La France ? Il y pensait quelquefois pourtant, comme à une amie très douce mais très lointaine. Il savait qu’il n’y pourrait plus vivre, et pourtant il eût aimé la revoir. Souvent le soir, à l’heure où le ciel s’enflamme, où après une journée torride descend enfin un peu de fraîcheur, quand les grands palmiers se balancent mollement au-dessus des dunes trop uniformes, de douces visions de France venaient le hanter, Oh ! les jolis chemins creux, les frais sous-bois, les clairs ruisseaux de son pays, comme il eût aimé y rafraîchir sa vue, brûlée par les arides visions sahariennes.
Et pourquoi pas ? se dit-il tout à coup, pourquoi n’obéirais-je pas à la suggestion de l’oncle Pierre ? Pourquoi n’irais-je pas lui porter moi-même le secours qu’il sollicite ?

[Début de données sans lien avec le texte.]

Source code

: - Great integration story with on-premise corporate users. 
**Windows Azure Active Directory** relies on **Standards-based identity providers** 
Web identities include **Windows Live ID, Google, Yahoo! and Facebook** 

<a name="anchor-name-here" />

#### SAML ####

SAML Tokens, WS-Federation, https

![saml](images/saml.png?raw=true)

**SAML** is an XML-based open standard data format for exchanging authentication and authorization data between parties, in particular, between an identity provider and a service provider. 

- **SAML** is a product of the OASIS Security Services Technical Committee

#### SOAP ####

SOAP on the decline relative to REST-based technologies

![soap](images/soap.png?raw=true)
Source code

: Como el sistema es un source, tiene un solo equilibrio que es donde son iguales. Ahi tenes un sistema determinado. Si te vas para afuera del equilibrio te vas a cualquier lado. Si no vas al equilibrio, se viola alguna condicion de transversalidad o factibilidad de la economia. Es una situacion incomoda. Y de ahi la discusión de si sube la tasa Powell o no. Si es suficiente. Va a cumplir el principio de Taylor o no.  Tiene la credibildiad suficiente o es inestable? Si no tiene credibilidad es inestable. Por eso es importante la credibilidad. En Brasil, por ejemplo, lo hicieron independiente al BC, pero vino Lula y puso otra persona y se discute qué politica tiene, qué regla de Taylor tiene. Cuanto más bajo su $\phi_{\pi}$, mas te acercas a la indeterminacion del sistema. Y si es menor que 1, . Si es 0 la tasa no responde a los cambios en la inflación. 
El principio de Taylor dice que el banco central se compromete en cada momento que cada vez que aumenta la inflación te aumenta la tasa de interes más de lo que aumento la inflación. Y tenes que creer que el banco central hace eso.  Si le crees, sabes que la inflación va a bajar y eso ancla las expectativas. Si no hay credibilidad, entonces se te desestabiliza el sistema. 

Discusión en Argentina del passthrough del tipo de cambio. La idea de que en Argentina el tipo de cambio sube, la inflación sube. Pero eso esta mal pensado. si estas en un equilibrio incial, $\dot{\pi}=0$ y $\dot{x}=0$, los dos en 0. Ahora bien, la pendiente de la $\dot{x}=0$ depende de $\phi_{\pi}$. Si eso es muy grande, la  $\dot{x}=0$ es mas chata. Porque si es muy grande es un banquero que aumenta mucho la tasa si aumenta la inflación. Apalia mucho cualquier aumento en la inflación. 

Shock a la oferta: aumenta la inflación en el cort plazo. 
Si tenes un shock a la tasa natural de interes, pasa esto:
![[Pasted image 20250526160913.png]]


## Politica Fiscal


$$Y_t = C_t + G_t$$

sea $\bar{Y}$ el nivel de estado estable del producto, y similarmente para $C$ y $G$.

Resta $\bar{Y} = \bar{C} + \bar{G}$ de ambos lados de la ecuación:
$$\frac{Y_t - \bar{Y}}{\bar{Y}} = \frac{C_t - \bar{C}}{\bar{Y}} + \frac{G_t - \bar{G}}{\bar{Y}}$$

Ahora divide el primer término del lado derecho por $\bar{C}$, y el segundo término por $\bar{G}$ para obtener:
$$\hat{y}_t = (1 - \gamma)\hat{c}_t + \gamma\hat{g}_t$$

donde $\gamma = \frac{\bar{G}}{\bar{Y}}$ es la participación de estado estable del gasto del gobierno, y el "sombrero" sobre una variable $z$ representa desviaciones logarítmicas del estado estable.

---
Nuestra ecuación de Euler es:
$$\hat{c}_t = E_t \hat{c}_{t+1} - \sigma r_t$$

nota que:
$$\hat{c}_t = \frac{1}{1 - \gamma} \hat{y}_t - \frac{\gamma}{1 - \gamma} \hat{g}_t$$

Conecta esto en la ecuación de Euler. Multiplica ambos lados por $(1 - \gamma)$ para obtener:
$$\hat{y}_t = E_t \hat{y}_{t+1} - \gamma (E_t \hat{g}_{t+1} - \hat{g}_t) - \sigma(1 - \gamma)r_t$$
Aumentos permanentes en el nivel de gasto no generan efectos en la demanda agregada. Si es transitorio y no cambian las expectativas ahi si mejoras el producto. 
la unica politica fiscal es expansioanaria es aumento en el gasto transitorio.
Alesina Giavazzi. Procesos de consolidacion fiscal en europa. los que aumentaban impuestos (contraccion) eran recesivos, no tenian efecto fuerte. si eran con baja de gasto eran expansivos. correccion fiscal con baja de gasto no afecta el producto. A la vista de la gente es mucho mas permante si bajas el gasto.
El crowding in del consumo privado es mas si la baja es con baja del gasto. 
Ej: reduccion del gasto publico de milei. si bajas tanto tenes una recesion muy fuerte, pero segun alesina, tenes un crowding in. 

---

Qui l’en empêchait en effet ? Sa présence n’était pas ici indispensable. La visite qu’il venait de faire à ses fermes l’assurait que tout allait bien. Ne pouvait-il pas s’accorder quelques jours de vacances ?
Sa décision fut prise. Aussitôt, il appela Hadji.
— Je pars pour la France demain, lui dit-il. Fais préparer mon auto.
— Bien, maître, répliqua l’indigène, sans manifester ni émotion ni surprise.
Mais, dans les grands yeux de Zourah, lorsqu’il lui annonça son départ, Lucien vit passer une expression de souffrance.
— Tu n’étais donc pas bien avec nous ? lui dit-elle d’un ton plein de reproche.
— Mais si, petite fille, mais j’ai envie de revoir mon pays. Je reviendrai, sois tranquille, je ne serai pas longtemps absent.
— Allah t’entende ! répondit-elle en soupirant.
Le lendemain Lucien Guibeaud gagnait Alger en automobile. De là un avion devait, en quelques heures, le conduire jusqu’à Paris. Il pourrait donc, en moins de deux jours, apporter à Pierre Dangel le secours sollicité.